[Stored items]
********
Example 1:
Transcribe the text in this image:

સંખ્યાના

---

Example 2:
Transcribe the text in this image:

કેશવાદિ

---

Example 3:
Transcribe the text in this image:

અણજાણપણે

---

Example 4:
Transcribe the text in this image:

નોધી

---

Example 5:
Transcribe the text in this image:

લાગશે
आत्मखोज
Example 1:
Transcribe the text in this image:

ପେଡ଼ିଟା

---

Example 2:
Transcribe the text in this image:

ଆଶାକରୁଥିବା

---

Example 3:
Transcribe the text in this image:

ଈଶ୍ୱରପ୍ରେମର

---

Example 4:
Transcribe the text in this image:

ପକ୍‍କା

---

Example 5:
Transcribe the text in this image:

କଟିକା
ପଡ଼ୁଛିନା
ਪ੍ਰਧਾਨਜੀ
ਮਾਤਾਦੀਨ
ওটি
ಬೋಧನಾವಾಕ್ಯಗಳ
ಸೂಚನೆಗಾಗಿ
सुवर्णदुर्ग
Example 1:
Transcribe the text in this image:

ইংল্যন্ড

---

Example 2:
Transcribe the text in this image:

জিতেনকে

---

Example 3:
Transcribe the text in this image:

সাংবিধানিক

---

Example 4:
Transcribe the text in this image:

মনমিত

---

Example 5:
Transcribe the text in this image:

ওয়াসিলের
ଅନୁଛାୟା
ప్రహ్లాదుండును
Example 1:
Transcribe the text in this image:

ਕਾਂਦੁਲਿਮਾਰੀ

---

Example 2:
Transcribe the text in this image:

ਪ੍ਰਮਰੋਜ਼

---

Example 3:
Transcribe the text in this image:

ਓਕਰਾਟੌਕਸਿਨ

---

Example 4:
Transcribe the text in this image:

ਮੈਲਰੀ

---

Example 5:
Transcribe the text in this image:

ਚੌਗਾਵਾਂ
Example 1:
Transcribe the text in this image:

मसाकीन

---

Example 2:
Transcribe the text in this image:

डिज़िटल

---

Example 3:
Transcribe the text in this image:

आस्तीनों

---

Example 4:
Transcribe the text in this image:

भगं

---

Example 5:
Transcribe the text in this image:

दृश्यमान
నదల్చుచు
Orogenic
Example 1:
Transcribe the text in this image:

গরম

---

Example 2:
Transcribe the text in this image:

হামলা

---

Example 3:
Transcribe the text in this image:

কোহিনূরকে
********
ACTIVITY: The expected result is every record above, duplicated exactly.

EXPECTED ANSWER:
Example 1:
Transcribe the text in this image:

સંખ્યાના

---

Example 2:
Transcribe the text in this image:

કેશવાદિ

---

Example 3:
Transcribe the text in this image:

અણજાણપણે

---

Example 4:
Transcribe the text in this image:

નોધી

---

Example 5:
Transcribe the text in this image:

લાગશે
आत्मखोज
Example 1:
Transcribe the text in this image:

ପେଡ଼ିଟା

---

Example 2:
Transcribe the text in this image:

ଆଶାକରୁଥିବା

---

Example 3:
Transcribe the text in this image:

ଈଶ୍ୱରପ୍ରେମର

---

Example 4:
Transcribe the text in this image:

ପକ୍‍କା

---

Example 5:
Transcribe the text in this image:

କଟିକା
ପଡ଼ୁଛିନା
ਪ੍ਰਧਾਨਜੀ
ਮਾਤਾਦੀਨ
ওটি
ಬೋಧನಾವಾಕ್ಯಗಳ
ಸೂಚನೆಗಾಗಿ
सुवर्णदुर्ग
Example 1:
Transcribe the text in this image:

ইংল্যন্ড

---

Example 2:
Transcribe the text in this image:

জিতেনকে

---

Example 3:
Transcribe the text in this image:

সাংবিধানিক

---

Example 4:
Transcribe the text in this image:

মনমিত

---

Example 5:
Transcribe the text in this image:

ওয়াসিলের
ଅନୁଛାୟା
ప్రహ్లాదుండును
Example 1:
Transcribe the text in this image:

ਕਾਂਦੁਲਿਮਾਰੀ

---

Example 2:
Transcribe the text in this image:

ਪ੍ਰਮਰੋਜ਼

---

Example 3:
Transcribe the text in this image:

ਓਕਰਾਟੌਕਸਿਨ

---

Example 4:
Transcribe the text in this image:

ਮੈਲਰੀ

---

Example 5:
Transcribe the text in this image:

ਚੌਗਾਵਾਂ
Example 1:
Transcribe the text in this image:

मसाकीन

---

Example 2:
Transcribe the text in this image:

डिज़िटल

---

Example 3:
Transcribe the text in this image:

आस्तीनों

---

Example 4:
Transcribe the text in this image:

भगं

---

Example 5:
Transcribe the text in this image:

दृश्यमान
నదల్చుచు
Orogenic
Example 1:
Transcribe the text in this image:

গরম

---

Example 2:
Transcribe the text in this image:

হামলা

---

Example 3:
Transcribe the text in this image:

কোহিনূরকে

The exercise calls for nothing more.